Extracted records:

▶

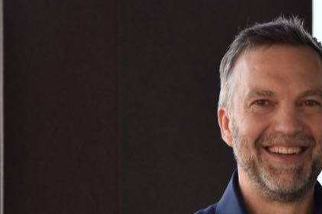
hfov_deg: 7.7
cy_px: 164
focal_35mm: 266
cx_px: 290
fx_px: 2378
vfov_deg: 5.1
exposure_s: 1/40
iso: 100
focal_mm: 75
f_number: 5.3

◀
▶

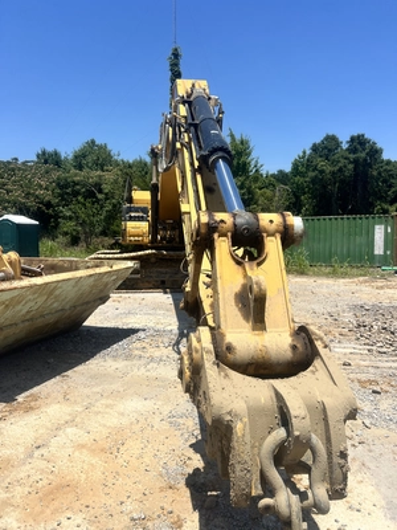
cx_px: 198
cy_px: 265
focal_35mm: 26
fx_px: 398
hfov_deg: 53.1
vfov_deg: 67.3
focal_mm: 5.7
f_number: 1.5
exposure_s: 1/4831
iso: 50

◀

**Task statement**
From the entries above, print the lines beginning at the one with "focal_35mm: 266" and stopping after the one with "f_number: 5.3", exactly as written and with nothing else.

**Result for this exercise**
focal_35mm: 266
cx_px: 290
fx_px: 2378
vfov_deg: 5.1
exposure_s: 1/40
iso: 100
focal_mm: 75
f_number: 5.3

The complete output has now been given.